Another important case is when arr1 contains many duplicate values, especially duplicates of numbers listed in arr2. Since the problem requires preserving multiplicity, forgetting to count occurrences would produce incorrect results. The frequency array guarantees that every value is added exactly as many times as it originally appeared.

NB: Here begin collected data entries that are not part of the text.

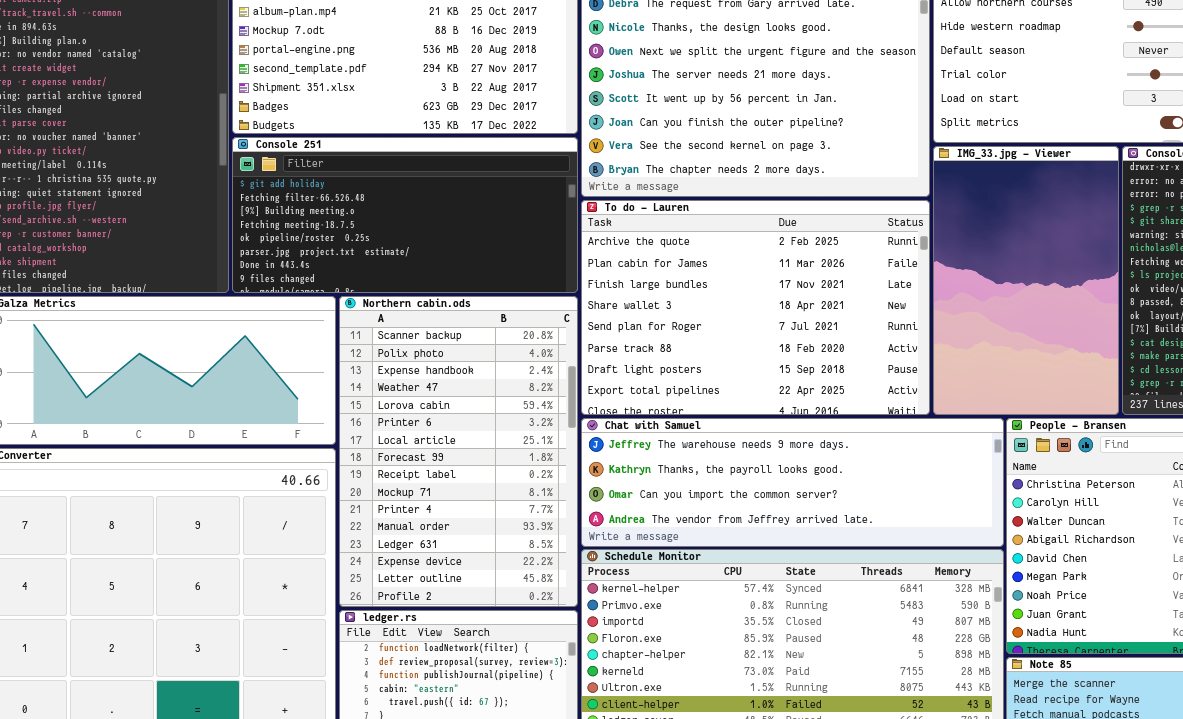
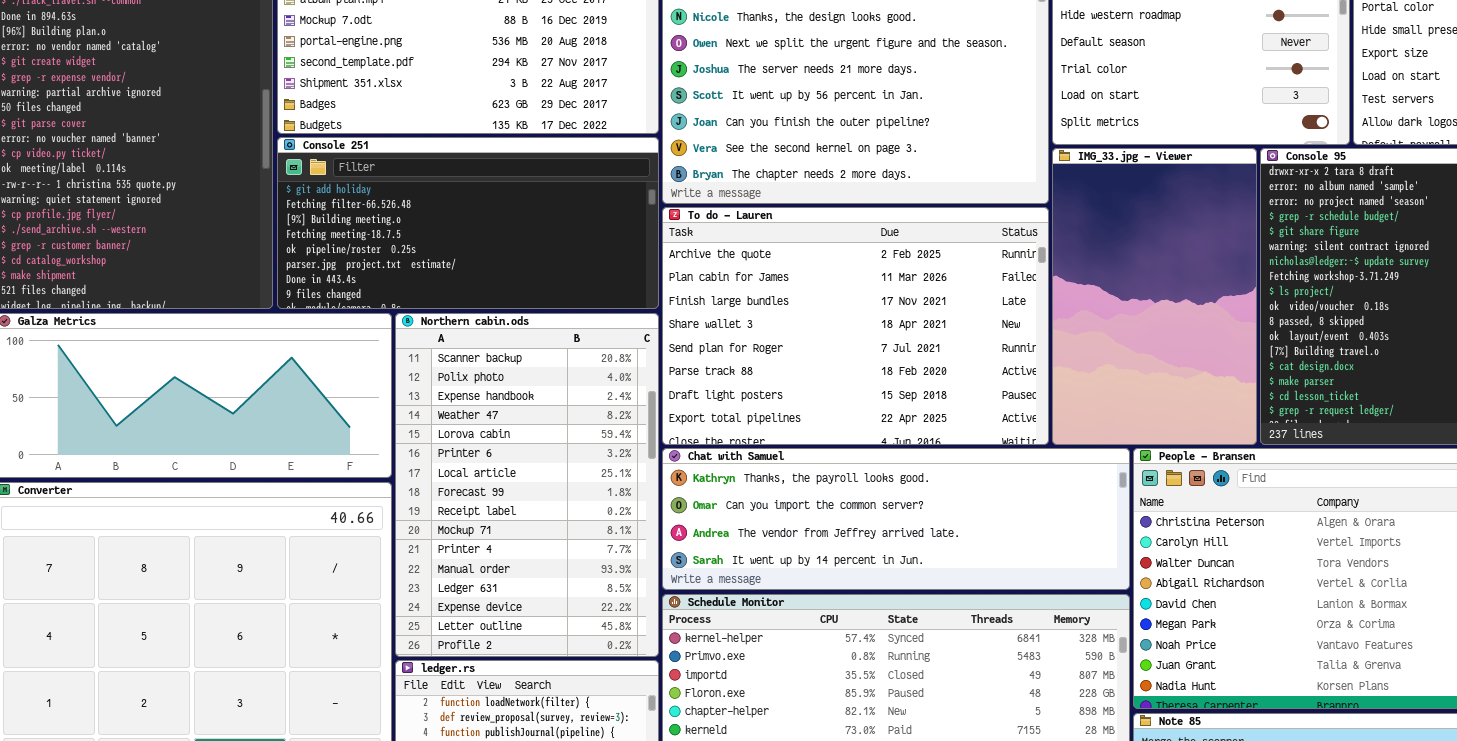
Chat with Samuel: [581,418,1004,547] -> [662,448,1130,590], scrolled down 1 row

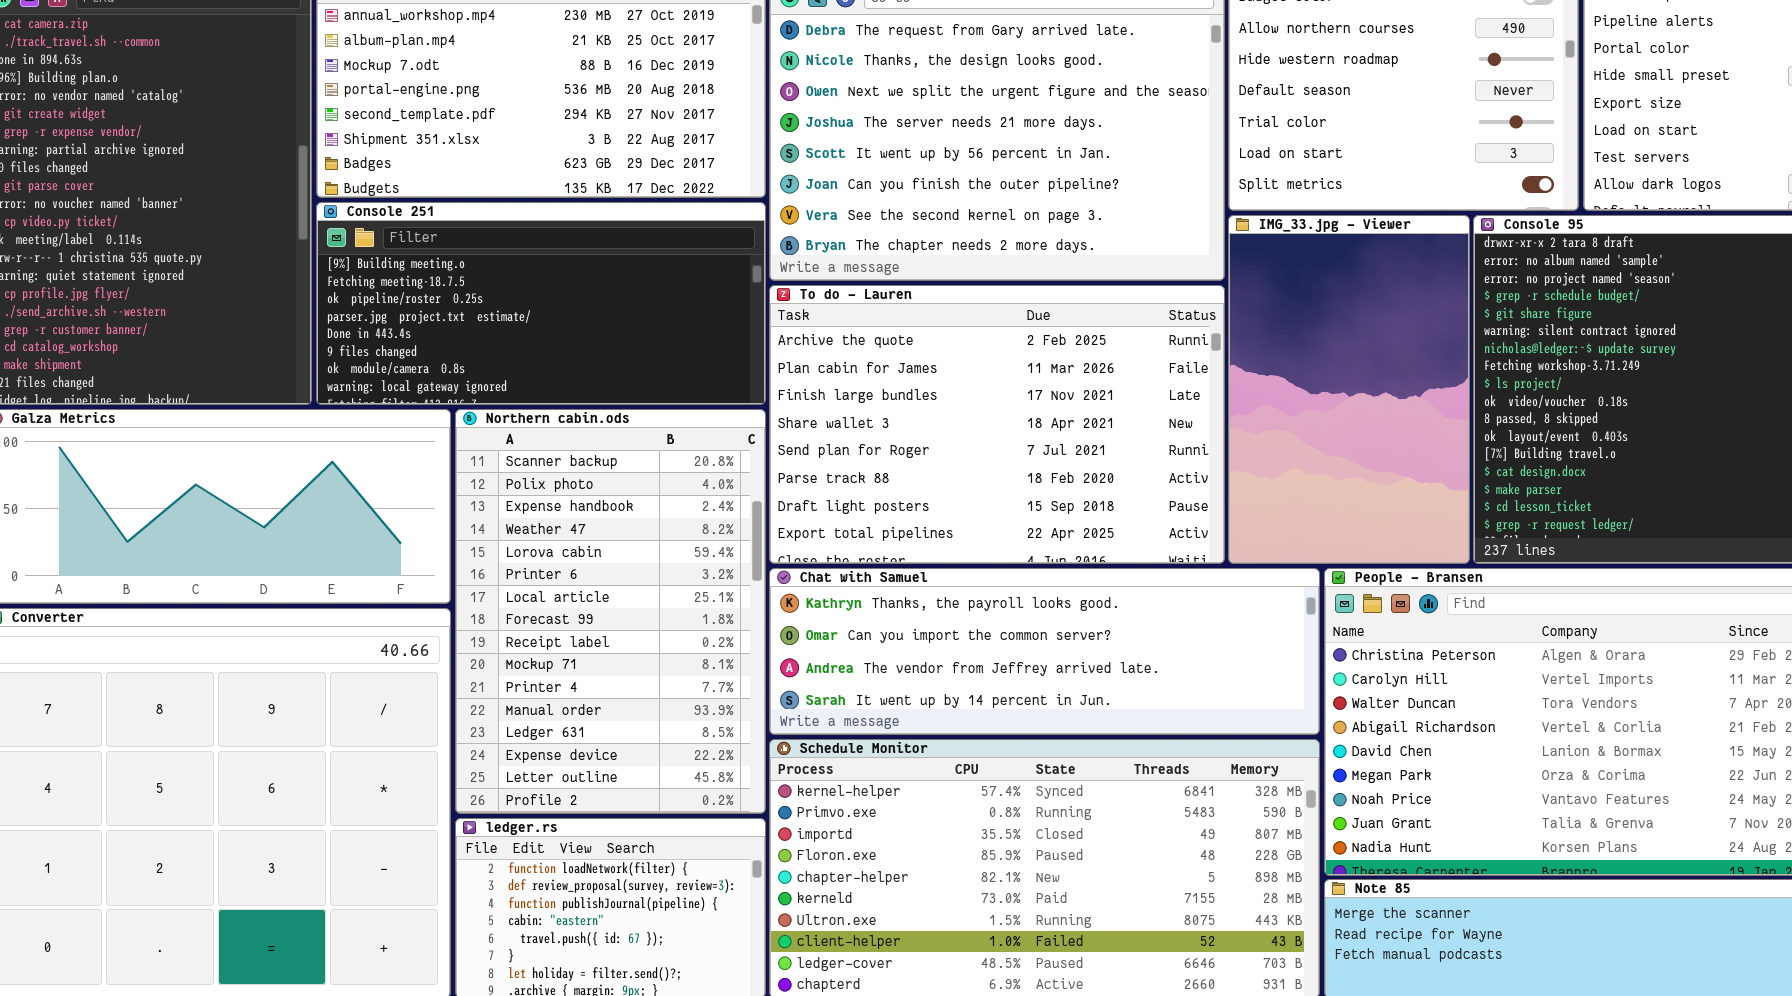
Console 251: [277,137,659,309] -> [316,202,766,405], scrolled down 2 rows

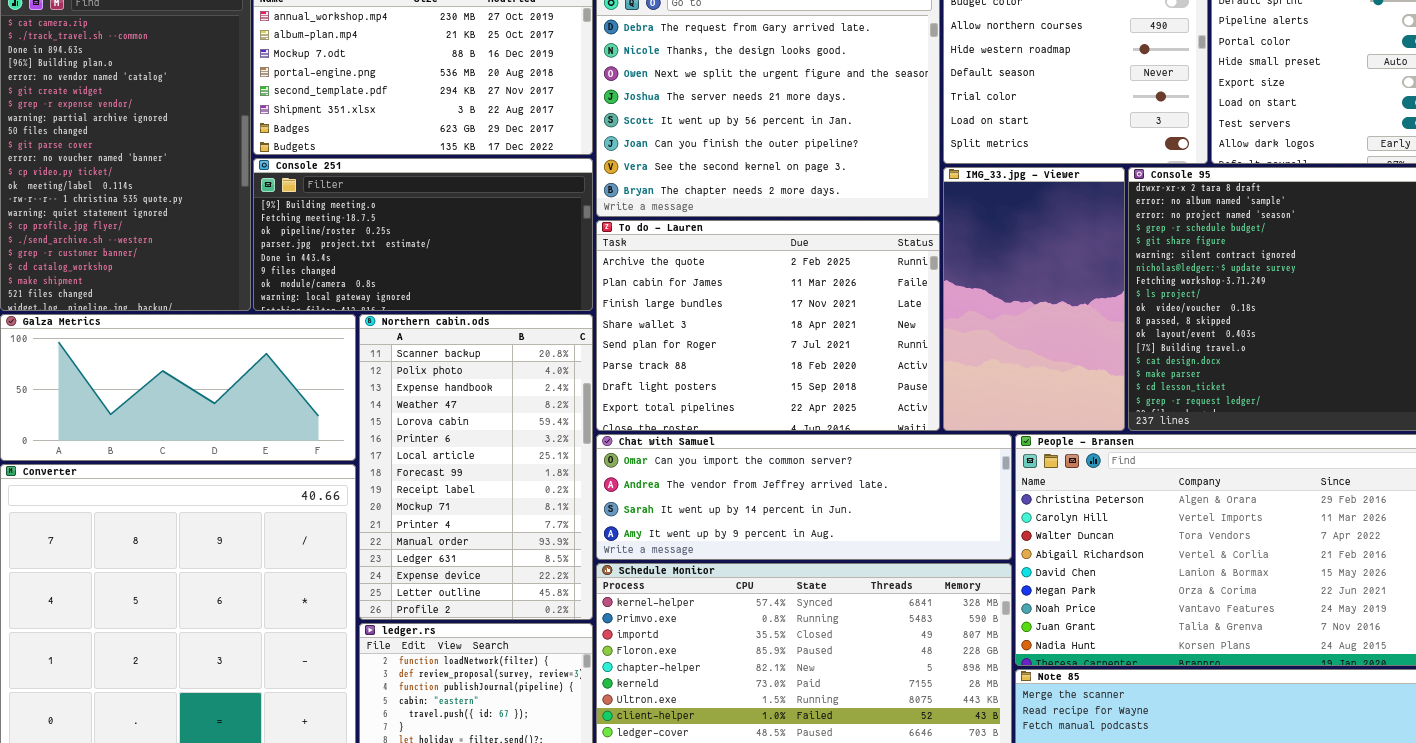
Chat with Samuel: [769,568,1320,735] -> [596,434,1012,560], scrolled down 1 row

A third edge case involves values at the boundaries of the allowed range, specifically 0 and 1000. Because the algorithm uses array indexing for frequencies, an off-by-one mistake could easily occur. The implementation allocates a frequency array of size 1001 and iterates inclusively from 0 to 1000, ensuring all valid values are handled safely and correctly.